**Source passage**
= = = = =

Re: [Graphs] Proposal for Named Graph Semantics from Alex Hall on 2011-04-07 (public-rdf-wg@w3.org from April 2011)

From: Alex Hall <alexhall@revelytix.com>
Date: Thu, 7 Apr 2011 13:05:47 -0400
To: "Eric Prud'hommeaux" <eric@w3.org>
Cc: RDF WG <public-rdf-wg@w3.org>
Message-ID: <BANLkTi=1BpXimcKU9gV3siZtYZ5JG1tYow@mail.gmail.com>
On Thu, Apr 7, 2011 at 10:28 AM, Eric Prud'hommeaux <eric@w3.org> wrote:

> * Alex Hall <alexhall@revelytix.com> [2011-04-07 04:47-0400]
> > Here is a proposal of a semantics for named graphs in RDF.  My goals here
> > are to:
> > - Extend
> http://www.w3.org/2011/rdf-wg/wiki/TF-Graphs/RDF-Datasets-Proposal to
> > go beyond (IRI, graph) tuples.
> > - Give something that is formally defined enough to serve as a starting
> > point for discussion.

= = = = =

**Instruction 1**
Copy the mailing list reply again, everything from "From: Alex Hall" down to "(IRI, graph) tuples.", with "goals" changed to "aims".
**Instruction 2**
Write what comes next in the mailing list reply, starting from where it stops.

= = = = =

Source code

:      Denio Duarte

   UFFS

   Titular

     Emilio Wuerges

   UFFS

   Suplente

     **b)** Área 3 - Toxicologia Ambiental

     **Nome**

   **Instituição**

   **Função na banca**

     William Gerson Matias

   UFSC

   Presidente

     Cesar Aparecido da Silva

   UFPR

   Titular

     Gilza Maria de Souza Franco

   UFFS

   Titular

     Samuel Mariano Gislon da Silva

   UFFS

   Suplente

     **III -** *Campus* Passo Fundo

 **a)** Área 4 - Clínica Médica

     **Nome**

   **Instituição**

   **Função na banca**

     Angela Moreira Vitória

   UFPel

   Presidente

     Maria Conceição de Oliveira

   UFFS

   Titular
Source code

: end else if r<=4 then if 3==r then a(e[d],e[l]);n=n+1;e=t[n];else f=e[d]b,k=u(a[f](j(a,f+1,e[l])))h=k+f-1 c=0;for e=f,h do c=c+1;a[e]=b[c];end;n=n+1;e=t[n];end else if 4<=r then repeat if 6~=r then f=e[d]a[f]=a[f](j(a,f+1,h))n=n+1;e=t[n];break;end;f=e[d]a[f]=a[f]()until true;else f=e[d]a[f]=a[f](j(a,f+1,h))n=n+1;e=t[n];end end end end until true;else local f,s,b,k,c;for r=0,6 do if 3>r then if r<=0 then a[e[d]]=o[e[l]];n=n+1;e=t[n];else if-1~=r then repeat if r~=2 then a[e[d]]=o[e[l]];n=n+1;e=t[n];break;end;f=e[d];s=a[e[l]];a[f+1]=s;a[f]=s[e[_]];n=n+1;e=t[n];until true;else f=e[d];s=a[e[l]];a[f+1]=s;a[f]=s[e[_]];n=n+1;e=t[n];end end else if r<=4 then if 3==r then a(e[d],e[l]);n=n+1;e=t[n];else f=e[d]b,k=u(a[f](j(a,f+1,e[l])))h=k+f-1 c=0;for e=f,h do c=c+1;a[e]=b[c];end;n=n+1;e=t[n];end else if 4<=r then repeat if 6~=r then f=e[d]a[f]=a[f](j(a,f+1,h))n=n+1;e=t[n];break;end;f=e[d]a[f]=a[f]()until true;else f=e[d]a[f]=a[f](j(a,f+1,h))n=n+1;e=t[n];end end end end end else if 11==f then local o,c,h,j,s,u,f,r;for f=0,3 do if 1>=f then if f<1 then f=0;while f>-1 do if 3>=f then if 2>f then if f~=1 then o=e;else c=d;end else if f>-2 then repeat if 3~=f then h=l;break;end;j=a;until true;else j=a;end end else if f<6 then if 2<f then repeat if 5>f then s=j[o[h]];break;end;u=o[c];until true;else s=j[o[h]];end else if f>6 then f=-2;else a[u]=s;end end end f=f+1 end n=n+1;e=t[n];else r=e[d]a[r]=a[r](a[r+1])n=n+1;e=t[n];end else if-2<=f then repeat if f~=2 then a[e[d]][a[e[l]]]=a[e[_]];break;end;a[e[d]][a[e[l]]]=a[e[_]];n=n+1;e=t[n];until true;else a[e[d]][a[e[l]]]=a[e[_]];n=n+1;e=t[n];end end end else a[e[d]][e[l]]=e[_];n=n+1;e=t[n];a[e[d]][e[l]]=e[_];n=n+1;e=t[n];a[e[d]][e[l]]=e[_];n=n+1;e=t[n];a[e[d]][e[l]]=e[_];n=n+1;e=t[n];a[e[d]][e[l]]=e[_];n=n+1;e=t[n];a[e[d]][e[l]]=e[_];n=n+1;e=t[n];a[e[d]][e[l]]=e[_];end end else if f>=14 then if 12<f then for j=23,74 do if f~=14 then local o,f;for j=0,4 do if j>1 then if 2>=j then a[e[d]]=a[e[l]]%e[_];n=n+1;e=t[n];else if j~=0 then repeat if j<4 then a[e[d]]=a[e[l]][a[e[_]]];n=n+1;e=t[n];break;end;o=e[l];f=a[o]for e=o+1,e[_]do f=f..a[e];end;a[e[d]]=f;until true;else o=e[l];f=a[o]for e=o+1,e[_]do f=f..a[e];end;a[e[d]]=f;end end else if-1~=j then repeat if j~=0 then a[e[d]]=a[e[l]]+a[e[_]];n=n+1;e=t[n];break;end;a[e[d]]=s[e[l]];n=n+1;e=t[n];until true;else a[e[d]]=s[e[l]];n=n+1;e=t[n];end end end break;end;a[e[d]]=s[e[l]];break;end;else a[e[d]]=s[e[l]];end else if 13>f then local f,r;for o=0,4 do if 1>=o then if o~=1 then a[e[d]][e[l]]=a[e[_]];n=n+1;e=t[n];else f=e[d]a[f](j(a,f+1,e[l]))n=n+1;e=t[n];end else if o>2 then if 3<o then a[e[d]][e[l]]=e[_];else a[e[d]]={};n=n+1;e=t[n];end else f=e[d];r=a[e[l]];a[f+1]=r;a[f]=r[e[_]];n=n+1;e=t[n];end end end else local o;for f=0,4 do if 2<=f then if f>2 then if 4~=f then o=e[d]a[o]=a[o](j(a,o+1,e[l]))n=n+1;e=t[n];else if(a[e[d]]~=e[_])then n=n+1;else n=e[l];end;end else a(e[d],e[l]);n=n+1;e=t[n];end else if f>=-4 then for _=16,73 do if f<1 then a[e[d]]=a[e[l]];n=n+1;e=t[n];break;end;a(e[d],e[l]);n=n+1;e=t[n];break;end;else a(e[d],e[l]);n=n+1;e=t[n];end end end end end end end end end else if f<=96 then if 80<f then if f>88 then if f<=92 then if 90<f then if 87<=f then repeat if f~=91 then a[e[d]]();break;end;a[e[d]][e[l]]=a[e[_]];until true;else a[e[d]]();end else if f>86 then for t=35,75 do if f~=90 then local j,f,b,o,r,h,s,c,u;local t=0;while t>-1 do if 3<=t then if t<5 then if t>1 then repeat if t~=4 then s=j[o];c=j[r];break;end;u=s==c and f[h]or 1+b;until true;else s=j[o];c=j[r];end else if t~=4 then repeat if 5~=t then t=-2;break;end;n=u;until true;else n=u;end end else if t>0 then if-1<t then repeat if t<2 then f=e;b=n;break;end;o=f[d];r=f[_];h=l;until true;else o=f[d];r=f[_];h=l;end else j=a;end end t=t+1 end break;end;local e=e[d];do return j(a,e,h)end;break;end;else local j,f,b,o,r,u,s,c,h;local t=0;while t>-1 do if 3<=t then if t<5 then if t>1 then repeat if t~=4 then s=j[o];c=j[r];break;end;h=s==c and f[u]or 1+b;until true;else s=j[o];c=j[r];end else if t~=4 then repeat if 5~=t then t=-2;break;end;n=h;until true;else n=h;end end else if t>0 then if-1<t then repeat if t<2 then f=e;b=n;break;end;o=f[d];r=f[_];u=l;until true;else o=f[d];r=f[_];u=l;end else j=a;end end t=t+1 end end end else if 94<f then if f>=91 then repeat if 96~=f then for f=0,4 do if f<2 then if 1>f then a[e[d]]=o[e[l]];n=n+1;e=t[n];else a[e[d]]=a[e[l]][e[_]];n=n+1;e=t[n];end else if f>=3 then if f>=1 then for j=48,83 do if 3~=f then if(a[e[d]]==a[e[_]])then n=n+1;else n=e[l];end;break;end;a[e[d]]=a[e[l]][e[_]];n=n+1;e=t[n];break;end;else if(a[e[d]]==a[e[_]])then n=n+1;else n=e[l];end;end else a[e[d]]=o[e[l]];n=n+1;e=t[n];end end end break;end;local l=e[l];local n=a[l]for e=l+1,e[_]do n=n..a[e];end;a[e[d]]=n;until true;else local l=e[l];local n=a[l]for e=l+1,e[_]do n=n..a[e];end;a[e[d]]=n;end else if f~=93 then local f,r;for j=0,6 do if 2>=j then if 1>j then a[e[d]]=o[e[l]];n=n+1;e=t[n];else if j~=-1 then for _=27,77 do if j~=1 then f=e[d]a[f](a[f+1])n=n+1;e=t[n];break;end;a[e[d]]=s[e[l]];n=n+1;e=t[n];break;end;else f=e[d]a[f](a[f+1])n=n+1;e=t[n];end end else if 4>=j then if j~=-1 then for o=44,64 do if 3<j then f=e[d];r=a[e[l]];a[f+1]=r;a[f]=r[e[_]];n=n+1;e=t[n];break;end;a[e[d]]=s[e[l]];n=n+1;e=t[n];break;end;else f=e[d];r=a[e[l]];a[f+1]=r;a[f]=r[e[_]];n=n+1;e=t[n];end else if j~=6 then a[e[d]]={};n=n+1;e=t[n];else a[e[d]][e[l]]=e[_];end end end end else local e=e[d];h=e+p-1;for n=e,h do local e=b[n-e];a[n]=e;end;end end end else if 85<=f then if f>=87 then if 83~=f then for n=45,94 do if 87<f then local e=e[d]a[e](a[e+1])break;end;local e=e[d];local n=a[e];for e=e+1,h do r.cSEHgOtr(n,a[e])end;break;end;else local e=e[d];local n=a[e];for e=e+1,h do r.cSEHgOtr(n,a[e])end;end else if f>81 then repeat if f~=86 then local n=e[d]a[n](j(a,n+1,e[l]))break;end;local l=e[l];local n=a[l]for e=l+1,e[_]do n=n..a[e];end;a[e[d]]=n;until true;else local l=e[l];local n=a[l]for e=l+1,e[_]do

= = = = =

**Output 1**
From: Alex Hall <alexhall@revelytix.com>
Date: Thu, 7 Apr 2011 13:05:47 -0400
To: "Eric Prud'hommeaux" <eric@w3.org>
Cc: RDF WG <public-rdf-wg@w3.org>
Message-ID: <BANLkTi=1BpXimcKU9gV3siZtYZ5JG1tYow@mail.gmail.com>
On Thu, Apr 7, 2011 at 10:28 AM, Eric Prud'hommeaux <eric@w3.org> wrote:

> * Alex Hall <alexhall@revelytix.com> [2011-04-07 04:47-0400]
> > Here is a proposal of a semantics for named graphs in RDF.  My aims here
> > are to:
> > - Extend
> http://www.w3.org/2011/rdf-wg/wiki/TF-Graphs/RDF-Datasets-Proposal to
> > go beyond (IRI, graph) tuples.

**Output 2**
> > - Specify common semantics for multi-graph serialization formats, or at
> > least a starting point.
> > - Specify something that is flexible enough to satisfy applications that
> > want to treat named graphs as either g-snaps or g-boxes.
> >
> > Regarding g-boxes, I specifically want to avoid incorporating anything
> that
> > suggests time variance into the semantics, because specifying semantics
> for
> > temporal changes is explicitly out of scope for the existing RDF
> Semantics
> > document.
> >
> > Here goes...
> >
> > 1. Graph Identification
> > Let I be an IRI.  Define Graph(I) as a unary predicate such that Graph(I)
> > implies that the resource identified by I is an RDF graph.  If desired,
> this
> > can be described easily enough in RDF by defining a new class rdfs:Graph
> and
> > mapping Graph(I) to the triple I rdf:type rdfs:Graph.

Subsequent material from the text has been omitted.